We were made for holiness, union with God, eternal life. These are but different expressions for one and the same thing. For holiness is the realisation of our manhood, of that Divine Image which is the true self, expressing itself and acting, as it does in us, through the highest of animal forms. That perfect self-realisation is not merely dependent upon, but is union with God, at its beginning, throughout its course, and in its final consummation. And the life of self-realisation or holiness, which is the life of union with God, is eternal. Eternal life is not, as in the popular idea of it, an endless and wearisome prolongation of mere existence. Primarily, the idea is of the quality, not the duration of life. In the teaching of the New Testament, eternal life is a present possession of Christians. “These things I write to you, who believe on the Name of the Son of God, that ye may know that ye have eternal life.” Being as it is a moral and spiritual
reality, it is outside time and space. It is unaffected by “changes and chances.” It is for ever beyond the reach of the temporal processes of decay, corruption, death. Here it manifests itself in service, that service of our fellows which is the service of God. Hereafter, it will be manifested in higher and more exalted forms of service. “Have thou authority over ten, over five, cities.”
Now all this, the consummation and glorious fruit of our humanity, holiness, union with God, life eternal, we see already realised in Jesus Christ, the Son of man. We see it realised, as we have learnt, not in a separate, solitary, individual, isolated life, but in that common nature which “for us men and for our salvation” He assumed of the Virgin Mary.
All that is in Him was in Him first, in order that it might be in us. And this is the important point: it can only be in us by virtue of our union with Him. That union He describes under the vivid and forcible metaphor of eating His flesh, and drinking His blood. “He that eateth My flesh, and drinketh My blood, hath life eternal.” His flesh and blood—a common Jewish phrase for human nature—is precisely that common nature which He assumed, in which He died to sin, which He raised from the dead and exalted to the Right Hand of God, and which He imparts to us, by His Spirit given to dwell in us for evermore.
The doctrine of the Atonement is incomplete, it is irrational, until it is completed by the doctrine of the Spirit, the Giver of Life. As He is the source of life in all living organisms, so He is in Christians the source of the Christ-life. He comes to dwell in us, not simply as the Spirit, but as the Spirit of Christ—the Spirit Who first created, and then “descended” to abide in the Perfect Manhood. That gift of the Spirit of Christ as the indwelling source of the life of Christ, and the means of the Presence of Christ in us, is the characteristic gift of the New Dispensation. It is His work to make us ever more and more partakers of Christ, to be perpetually feeding us with His flesh and blood.

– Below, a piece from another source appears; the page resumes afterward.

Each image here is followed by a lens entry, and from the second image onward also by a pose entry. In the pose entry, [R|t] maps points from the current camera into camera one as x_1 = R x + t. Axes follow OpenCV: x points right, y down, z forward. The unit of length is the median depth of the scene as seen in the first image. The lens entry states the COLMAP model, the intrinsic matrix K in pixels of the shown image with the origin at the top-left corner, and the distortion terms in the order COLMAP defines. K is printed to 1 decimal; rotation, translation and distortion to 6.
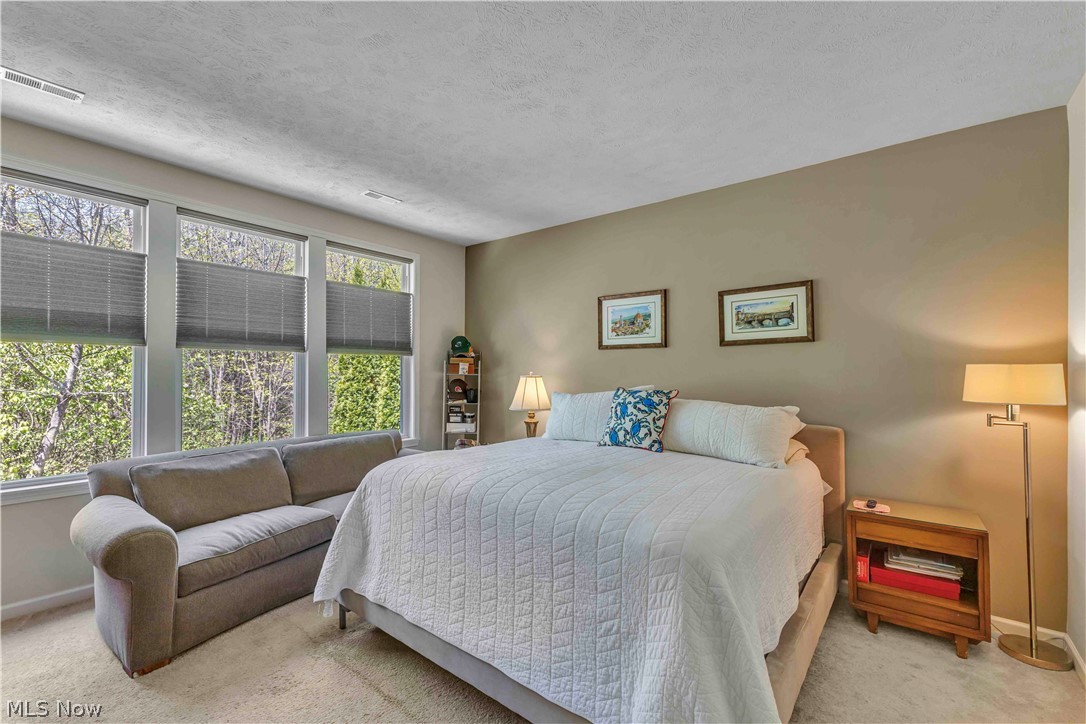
lens RADIAL K [[472.9, 0, 541.2], [0, 472.9, 366.5], [0, 0, 1]] dist [0.004399, 0.000139]
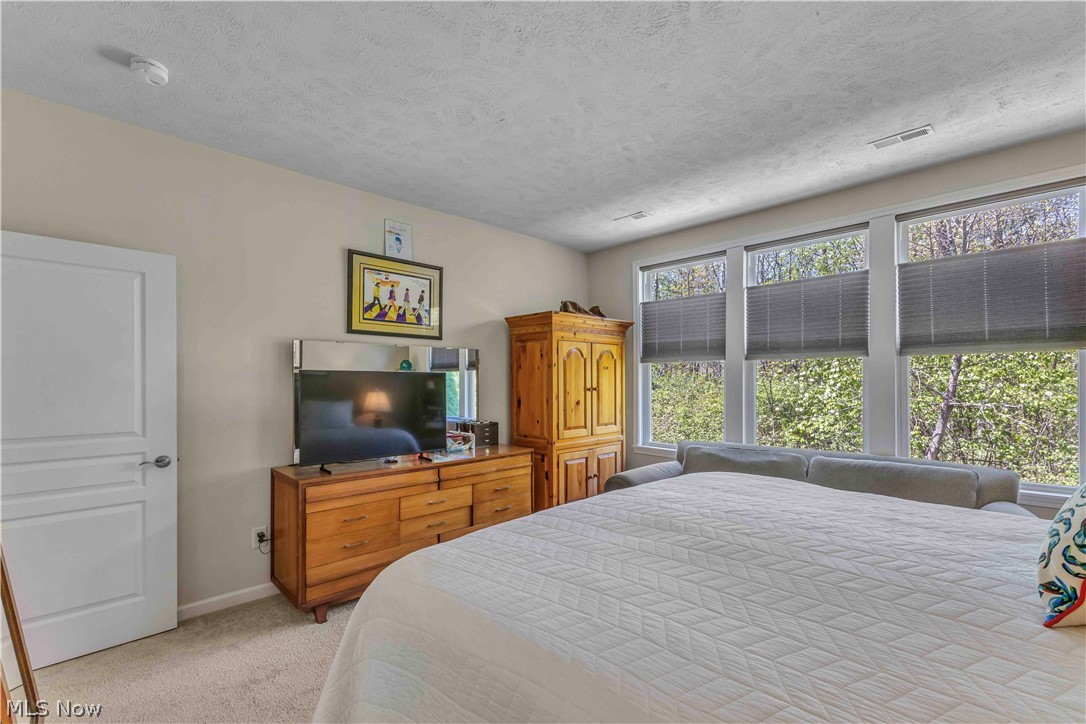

And, as we are about to speak of the Holy Communion, it is well to insist first on this, that the work of the Spirit in there feeding us with the flesh and blood of the Son of man is a continuous process. It is of the very essence of what is meant by being a Christian. “If any man have not the Spirit of Christ, he is none of His.” The sixth chapter of St. John’s Gospel is not a mere prediction of the Eucharist. It is the revelation of that principle of which the Eucharist is an illustration. Our Communions are the supreme moments, the crises, in a process which is for ever going on, the feeding of us, by the Spirit, with the flesh and blood, the holy and victorious manhood, of the Redeemer.
What relation, then, can this spiritual process have to the material substances, to the bread and wine which are used in the Eucharist? This question at once opens out into the larger one, as to the relation between matter and spirit. Now, that question could not be dealt with at all satisfactorily without undertaking a vastly larger task than we are prepared for at the present moment. We should have to ask, What is, after all, meant by “matter,” and what by “spirit”?
But something may be achieved on a much humbler scale. It will suffice for our present purpose to concentrate our attention on a remarkable fact which seems to underlie all our experience. And we will approach the statement of this fact by first recalling the familiar definition of a sacrament, which fastens upon the union of the outward and visible with the inward and invisible as being the essence of what is meant by a sacrament. Now, the fact we have in view is this: every outward object in the world is, in this respect, a sacrament. What we seem to see is everywhere spirit working through what we call “material” objects. That sacramental principle of the universe is the very principle which underlies our Lord’s parables of Nature. Speaking more accurately, we see in “matter” (1) the means of the self-revelation of spirit; (2) the instrument by which spirit acts.
The human organism may serve as a type of this.
Here is a spiritual being, the Ego, in its will, its thoughts, its affections, invisible, and it makes its presence manifest, and it acts, through the material manifestation and instrument of itself, the body. To believers in God, nature itself, in its deepest reality, is the revelation of the Divine Presence, and the instrument of the Divine action. A beautiful sunset is a veritable and genuine sacrament. In the light of this profound truth, of matter as the manifestation and instrument of spirit, we are enabled to see how futile was the ancient dispute concerning the number of the Sacraments. In view of the fuller and larger knowledge which has come to us, this, like so many other objects of theological strife, ought before this to have been consigned to the limbo of forgotten controversies.